Lesetext —
Die evangelische Stephanuskirche, von Otto Risse und seinem Partner Hans Geber im Architekturstil der Nachkriegsmoderne 1960–1961 gebaut, steht an der Ecke Hochbaum-/Mühlenstraße im Berliner Ortsteil Zehlendorf des Bezirks Steglitz-Zehlendorf. Das Gebäudeensemble aus dem Zentralbau der Kirche und dem freistehenden Glockenturm steht unter Denkmalschutz.

Arbeitsauftrag A — Schreiben Sie den Text über die Stephanuskirche vollständig und wortgetreu ab.

(Daten zum Diagrammverständnis)
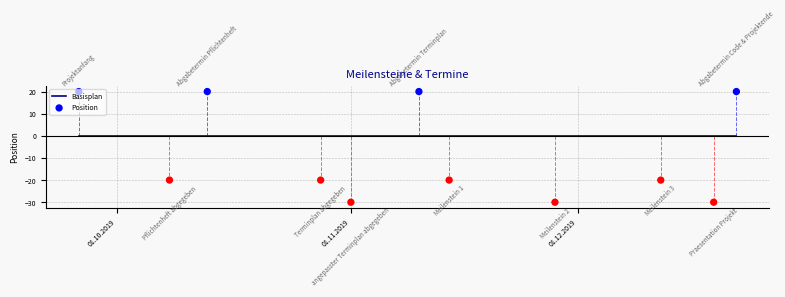

At how many categories does at least one series exceed 3?

4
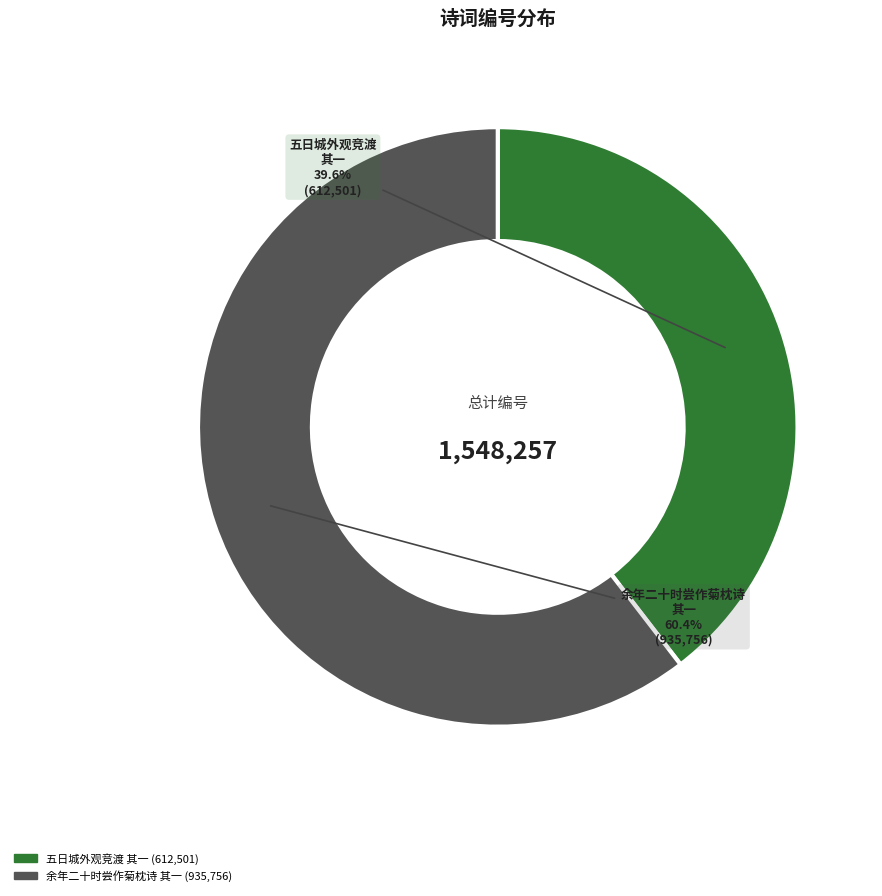

What is the total percentage of 五日城外观竞渡 其一 and 余年二十时尝作菊枕诗 其一?

100.0%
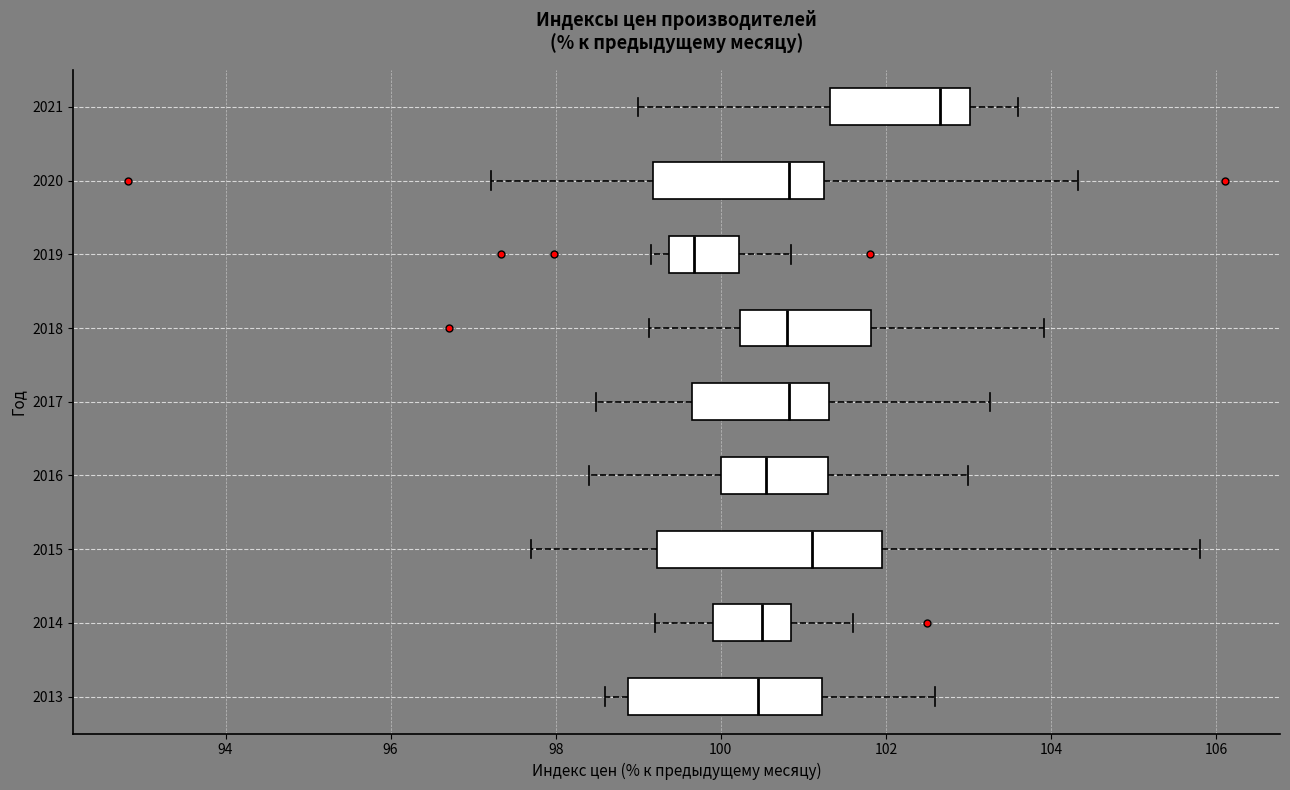

Reading bottom to top, transcribe this box plot: for each box, give where its median line is, the range the box spans, and where its two whiskers end, as read against the x-axis. The values are not printed on the chart, so give them approximately, as read against the axis.

2013: median 100.4, box 98.8 to 101.2, whiskers 98.6 to 102.6
2014: median 100.6, box 100.0 to 100.8, whiskers 99.2 to 101.6
2015: median 101.2, box 99.2 to 102.0, whiskers 97.8 to 105.8
2016: median 100.6, box 100.0 to 101.4, whiskers 98.4 to 103.0
2017: median 100.8, box 99.6 to 101.4, whiskers 98.4 to 103.2
2018: median 100.8, box 100.2 to 101.8, whiskers 99.2 to 104.0
2019: median 99.6, box 99.4 to 100.2, whiskers 99.2 to 100.8
2020: median 100.8, box 99.2 to 101.2, whiskers 97.2 to 104.4
2021: median 102.6, box 101.4 to 103.0, whiskers 99.0 to 103.6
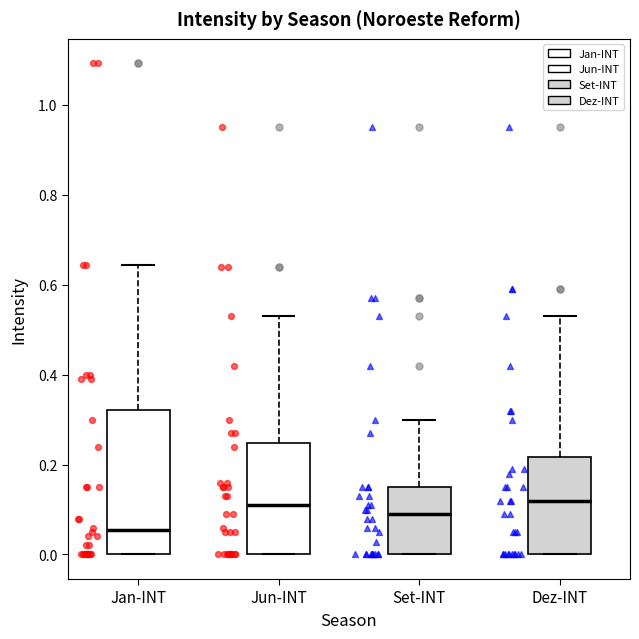

Where does the upper whisker of the box for Set-INT end on the y-axis? The values are not printed on the chart, so give them approximately, as read against the axis.

0.30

Arbeitsauftrag B — Ziehen Sie aus der Auflistung jede Zeile heraus, in der die Zeichenfolge „axis“ vorkommt.

Schriftliche Antwort A —
Die evangelische Stephanuskirche, von Otto Risse und seinem Partner Hans Geber im Architekturstil der Nachkriegsmoderne 1960–1961 gebaut, steht an der Ecke Hochbaum-/Mühlenstraße im Berliner Ortsteil Zehlendorf des Bezirks Steglitz-Zehlendorf. Das Gebäudeensemble aus dem Zentralbau der Kirche und dem freistehenden Glockenturm steht unter Denkmalschutz.

Schriftliche Antwort B —
Reading bottom to top, transcribe this box plot: for each box, give where its median line is, the range the box spans, and where its two whiskers end, as read against the x-axis. The values are not printed on the chart, so give them approximately, as read against the axis.
Where does the upper whisker of the box for Set-INT end on the y-axis? The values are not printed on the chart, so give them approximately, as read against the axis.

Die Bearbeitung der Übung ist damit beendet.